Exact Computation of Influence Spread by Binary Decision Diagrams

TL;DR

This paper introduces the first exact algorithm for influence spread calculation in social networks under the independent cascade model, using binary decision diagrams to enable precise computation where previous methods relied on approximations.

Contribution

The paper presents a novel algorithm that constructs BDDs for exact influence spread computation, improving accuracy and enabling new related influence analysis tasks.

Findings

Successfully computed influence spread on real-world networks with hundreds of edges

Demonstrated the algorithm's efficiency over naive methods

Compared exact results with Monte-Carlo approximations to evaluate accuracy

Abstract

Evaluating influence spread in social networks is a fundamental procedure to estimate the word-of-mouth effect in viral marketing.

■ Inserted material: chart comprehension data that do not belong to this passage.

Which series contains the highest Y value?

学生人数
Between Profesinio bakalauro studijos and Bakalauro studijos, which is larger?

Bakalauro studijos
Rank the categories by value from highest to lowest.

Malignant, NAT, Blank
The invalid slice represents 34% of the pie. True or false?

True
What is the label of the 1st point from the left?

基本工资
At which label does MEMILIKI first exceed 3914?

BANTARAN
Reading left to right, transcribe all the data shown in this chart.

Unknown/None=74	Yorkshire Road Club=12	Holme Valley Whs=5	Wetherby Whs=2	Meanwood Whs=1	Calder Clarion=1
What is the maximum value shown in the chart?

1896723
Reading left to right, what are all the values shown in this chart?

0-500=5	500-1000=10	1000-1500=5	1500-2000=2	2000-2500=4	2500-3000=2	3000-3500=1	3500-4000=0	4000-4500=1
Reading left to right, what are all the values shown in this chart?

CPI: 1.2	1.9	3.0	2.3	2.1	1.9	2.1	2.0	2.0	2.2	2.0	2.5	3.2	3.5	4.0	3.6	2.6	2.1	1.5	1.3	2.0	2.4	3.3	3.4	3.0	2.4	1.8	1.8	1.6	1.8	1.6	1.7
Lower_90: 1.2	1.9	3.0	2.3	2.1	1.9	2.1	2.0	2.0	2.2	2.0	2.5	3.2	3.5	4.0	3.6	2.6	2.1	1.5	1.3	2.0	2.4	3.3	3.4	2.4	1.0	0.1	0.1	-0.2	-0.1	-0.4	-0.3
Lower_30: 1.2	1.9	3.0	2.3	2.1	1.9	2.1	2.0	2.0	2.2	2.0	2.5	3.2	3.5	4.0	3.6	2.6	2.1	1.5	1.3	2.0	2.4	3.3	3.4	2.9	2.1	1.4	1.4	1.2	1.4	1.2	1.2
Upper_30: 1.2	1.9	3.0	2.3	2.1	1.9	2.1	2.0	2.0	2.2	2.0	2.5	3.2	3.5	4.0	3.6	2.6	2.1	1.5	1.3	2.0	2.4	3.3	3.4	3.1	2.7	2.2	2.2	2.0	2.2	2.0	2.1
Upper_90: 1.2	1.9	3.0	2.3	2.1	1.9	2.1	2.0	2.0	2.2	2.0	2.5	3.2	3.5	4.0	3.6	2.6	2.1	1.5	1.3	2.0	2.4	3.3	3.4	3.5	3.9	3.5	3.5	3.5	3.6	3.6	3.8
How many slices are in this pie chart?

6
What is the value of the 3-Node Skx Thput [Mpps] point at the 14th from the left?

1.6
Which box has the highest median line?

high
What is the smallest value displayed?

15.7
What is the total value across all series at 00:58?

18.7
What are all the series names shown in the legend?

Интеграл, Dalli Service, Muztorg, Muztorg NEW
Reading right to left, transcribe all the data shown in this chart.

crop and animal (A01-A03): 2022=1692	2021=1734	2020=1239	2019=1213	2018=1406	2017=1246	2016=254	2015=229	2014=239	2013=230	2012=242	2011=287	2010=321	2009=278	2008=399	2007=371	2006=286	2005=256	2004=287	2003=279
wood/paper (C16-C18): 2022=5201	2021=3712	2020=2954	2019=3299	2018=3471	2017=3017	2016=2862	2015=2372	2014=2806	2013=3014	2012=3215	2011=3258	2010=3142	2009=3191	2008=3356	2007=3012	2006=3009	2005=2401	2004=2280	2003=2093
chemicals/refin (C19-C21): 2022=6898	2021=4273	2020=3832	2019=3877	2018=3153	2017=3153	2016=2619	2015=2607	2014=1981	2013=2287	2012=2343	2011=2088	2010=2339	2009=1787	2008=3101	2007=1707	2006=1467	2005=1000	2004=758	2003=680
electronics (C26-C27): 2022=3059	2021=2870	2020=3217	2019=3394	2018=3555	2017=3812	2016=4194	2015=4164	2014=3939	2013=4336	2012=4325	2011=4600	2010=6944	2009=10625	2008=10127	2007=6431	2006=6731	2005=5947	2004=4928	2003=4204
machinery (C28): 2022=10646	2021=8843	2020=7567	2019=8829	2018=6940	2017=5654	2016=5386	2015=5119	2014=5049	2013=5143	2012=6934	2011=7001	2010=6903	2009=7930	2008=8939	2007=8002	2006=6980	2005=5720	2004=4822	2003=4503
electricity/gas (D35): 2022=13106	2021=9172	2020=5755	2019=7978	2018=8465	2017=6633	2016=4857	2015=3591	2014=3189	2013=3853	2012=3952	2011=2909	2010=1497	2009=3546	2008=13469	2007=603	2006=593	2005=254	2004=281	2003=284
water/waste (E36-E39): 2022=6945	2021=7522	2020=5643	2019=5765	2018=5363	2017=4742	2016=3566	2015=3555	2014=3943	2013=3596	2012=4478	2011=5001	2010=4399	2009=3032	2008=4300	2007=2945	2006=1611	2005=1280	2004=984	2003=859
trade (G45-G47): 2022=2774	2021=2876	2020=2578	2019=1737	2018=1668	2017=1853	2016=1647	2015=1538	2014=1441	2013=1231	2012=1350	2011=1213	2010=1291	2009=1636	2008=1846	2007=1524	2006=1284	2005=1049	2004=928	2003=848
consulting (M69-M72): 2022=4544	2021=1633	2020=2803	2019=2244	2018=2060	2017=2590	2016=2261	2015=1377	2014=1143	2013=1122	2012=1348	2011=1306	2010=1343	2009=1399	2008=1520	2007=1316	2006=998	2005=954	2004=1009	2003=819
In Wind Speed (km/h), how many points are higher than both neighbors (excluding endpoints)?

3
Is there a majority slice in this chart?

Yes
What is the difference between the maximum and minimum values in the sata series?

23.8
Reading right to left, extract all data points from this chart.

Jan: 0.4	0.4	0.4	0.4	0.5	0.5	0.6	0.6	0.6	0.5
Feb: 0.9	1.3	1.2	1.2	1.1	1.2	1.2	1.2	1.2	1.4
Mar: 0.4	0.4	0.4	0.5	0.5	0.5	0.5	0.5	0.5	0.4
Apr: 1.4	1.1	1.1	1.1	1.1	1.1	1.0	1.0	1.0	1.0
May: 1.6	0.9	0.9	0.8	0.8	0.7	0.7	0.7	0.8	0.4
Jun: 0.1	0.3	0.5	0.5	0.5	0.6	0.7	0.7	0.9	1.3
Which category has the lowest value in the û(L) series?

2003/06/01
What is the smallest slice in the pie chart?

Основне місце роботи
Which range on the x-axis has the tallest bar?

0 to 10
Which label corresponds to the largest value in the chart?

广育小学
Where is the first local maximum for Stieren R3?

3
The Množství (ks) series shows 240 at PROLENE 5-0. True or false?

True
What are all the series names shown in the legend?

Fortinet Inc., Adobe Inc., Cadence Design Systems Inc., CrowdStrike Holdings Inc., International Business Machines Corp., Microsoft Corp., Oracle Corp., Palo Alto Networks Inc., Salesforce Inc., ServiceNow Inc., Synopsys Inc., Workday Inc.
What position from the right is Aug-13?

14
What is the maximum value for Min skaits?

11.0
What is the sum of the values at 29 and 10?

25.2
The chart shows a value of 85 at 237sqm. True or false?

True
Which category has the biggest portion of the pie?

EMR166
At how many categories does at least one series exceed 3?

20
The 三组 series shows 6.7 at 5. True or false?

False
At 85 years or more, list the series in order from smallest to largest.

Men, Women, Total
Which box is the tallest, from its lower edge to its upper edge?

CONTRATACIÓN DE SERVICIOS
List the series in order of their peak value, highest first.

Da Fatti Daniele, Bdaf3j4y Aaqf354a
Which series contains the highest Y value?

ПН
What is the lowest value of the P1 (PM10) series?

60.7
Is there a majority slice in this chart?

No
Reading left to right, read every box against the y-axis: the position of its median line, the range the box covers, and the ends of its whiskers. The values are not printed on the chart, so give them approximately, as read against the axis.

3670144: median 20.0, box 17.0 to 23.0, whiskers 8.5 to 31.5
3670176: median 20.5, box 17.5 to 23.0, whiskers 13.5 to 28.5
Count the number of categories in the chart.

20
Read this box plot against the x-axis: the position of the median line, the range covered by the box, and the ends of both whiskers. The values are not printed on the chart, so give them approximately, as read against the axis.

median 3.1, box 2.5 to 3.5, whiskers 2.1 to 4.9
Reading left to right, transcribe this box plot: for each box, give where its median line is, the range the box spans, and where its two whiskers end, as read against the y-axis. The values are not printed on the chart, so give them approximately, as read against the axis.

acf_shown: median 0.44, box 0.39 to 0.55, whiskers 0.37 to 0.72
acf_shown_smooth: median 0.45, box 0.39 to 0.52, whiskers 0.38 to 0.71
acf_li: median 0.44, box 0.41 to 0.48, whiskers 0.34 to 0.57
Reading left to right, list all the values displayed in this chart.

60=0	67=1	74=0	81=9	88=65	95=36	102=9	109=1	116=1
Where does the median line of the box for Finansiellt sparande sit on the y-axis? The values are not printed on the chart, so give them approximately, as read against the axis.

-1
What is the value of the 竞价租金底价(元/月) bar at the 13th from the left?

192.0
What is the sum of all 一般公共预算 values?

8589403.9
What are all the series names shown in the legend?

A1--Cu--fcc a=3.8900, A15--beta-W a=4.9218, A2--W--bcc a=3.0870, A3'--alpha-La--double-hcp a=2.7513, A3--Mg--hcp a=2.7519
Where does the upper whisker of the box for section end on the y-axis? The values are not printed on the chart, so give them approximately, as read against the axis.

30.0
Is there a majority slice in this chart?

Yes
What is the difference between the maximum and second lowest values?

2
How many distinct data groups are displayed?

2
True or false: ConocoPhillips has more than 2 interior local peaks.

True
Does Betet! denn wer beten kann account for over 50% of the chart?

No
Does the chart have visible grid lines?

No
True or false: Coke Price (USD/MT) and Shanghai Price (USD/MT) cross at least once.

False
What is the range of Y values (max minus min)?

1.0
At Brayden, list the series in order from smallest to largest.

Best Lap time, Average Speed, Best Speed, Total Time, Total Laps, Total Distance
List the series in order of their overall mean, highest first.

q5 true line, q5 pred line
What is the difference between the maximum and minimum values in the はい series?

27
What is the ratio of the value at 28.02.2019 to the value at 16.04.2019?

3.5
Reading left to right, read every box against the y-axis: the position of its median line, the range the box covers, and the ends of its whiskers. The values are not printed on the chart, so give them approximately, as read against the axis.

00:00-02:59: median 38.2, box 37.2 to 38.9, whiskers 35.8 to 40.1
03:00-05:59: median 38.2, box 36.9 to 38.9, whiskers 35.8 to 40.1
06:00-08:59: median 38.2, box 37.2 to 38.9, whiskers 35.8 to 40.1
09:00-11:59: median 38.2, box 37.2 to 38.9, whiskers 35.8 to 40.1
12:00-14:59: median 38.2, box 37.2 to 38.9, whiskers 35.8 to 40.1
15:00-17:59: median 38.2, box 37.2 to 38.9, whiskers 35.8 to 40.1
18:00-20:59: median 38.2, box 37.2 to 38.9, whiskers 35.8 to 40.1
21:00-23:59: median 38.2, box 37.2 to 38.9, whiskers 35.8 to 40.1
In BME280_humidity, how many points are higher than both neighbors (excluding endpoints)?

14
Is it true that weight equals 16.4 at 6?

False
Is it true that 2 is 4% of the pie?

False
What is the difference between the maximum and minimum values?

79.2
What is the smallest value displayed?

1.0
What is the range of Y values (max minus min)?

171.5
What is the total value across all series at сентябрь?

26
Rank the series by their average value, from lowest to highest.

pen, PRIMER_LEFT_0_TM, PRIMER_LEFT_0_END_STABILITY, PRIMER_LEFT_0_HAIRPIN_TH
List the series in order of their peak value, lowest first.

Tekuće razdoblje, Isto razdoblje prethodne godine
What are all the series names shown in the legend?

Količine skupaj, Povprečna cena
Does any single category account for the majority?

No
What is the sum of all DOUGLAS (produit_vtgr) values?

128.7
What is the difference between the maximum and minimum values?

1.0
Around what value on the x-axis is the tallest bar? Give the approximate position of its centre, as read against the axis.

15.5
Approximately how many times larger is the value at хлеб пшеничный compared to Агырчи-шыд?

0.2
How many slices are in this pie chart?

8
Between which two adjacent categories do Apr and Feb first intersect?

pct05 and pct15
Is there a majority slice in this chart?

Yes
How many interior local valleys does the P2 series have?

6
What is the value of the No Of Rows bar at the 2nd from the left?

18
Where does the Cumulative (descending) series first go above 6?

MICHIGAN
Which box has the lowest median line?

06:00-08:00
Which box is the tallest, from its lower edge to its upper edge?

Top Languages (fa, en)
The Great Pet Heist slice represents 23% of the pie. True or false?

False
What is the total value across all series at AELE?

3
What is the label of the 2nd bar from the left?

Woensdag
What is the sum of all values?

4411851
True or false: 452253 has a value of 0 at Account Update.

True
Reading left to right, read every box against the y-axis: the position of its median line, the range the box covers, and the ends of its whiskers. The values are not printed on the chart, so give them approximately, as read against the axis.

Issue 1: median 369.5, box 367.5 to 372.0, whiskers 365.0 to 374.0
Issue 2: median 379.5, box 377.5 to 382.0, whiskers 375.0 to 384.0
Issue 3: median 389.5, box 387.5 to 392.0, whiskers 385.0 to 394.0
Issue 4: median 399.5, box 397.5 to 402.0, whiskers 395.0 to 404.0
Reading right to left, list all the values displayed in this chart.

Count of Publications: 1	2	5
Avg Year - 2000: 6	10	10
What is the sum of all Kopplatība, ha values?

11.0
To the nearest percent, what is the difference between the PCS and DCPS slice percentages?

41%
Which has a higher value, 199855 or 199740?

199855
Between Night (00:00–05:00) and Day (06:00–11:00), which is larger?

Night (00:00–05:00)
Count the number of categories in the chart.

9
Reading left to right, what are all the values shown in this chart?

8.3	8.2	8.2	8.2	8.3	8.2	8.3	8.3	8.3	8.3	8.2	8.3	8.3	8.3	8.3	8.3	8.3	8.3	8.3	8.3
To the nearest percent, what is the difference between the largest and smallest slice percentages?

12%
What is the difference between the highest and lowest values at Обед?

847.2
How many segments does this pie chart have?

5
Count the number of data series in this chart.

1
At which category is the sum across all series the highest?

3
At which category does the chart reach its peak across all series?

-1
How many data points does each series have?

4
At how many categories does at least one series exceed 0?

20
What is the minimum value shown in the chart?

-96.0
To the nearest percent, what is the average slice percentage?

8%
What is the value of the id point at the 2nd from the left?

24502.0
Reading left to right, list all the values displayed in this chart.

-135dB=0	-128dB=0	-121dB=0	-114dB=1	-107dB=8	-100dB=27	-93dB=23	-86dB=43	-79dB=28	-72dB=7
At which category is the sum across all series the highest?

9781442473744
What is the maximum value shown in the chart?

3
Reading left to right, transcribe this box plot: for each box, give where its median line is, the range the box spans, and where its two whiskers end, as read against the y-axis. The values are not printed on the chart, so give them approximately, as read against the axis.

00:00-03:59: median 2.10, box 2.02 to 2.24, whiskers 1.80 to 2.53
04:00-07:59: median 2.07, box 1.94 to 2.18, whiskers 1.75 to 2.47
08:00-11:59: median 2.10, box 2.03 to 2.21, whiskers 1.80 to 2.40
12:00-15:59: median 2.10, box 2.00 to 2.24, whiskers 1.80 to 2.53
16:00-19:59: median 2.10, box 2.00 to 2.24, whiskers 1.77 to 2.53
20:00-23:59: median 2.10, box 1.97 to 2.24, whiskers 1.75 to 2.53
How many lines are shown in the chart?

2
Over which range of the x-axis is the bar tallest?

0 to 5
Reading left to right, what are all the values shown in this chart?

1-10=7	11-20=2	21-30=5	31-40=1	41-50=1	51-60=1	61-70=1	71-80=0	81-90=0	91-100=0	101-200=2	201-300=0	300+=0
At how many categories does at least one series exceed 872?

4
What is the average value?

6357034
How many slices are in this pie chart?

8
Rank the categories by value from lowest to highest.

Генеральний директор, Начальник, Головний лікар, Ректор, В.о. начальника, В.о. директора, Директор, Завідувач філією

There are enormous studies about this topic; however, under the standard stochastic cascade models, the exact computation of influence spread is known to be #P-hard. Thus, the existing studies have used Monte-Carlo simulation-based approximations to avoid exact computation. We propose the first algorithm to compute influence spread exactly under the independent cascade model. The algorithm first constructs binary decision diagrams (BDDs) for all possible realizations of influence spread, then computes influence spread by dynamic programming on the constructed BDDs. To construct the BDDs efficiently, we designed a new frontier-based search-type procedure. The constructed BDDs can also be used to solve other influence-spread related problems, such as random sampling without rejection, conditional influence spread evaluation, dynamic probability update, and gradient computation for probability optimization problems. We conducted computational experiments to evaluate the proposed algorithm. The algorithm successfully computed influence spread on real-world networks with a hundred edges in a reasonable time, which is quite impossible by the naive algorithm. We also conducted an experiment to evaluate the accuracy of the Monte-Carlo simulation-based approximation by comparing exact influence spread obtained by the proposed algorithm.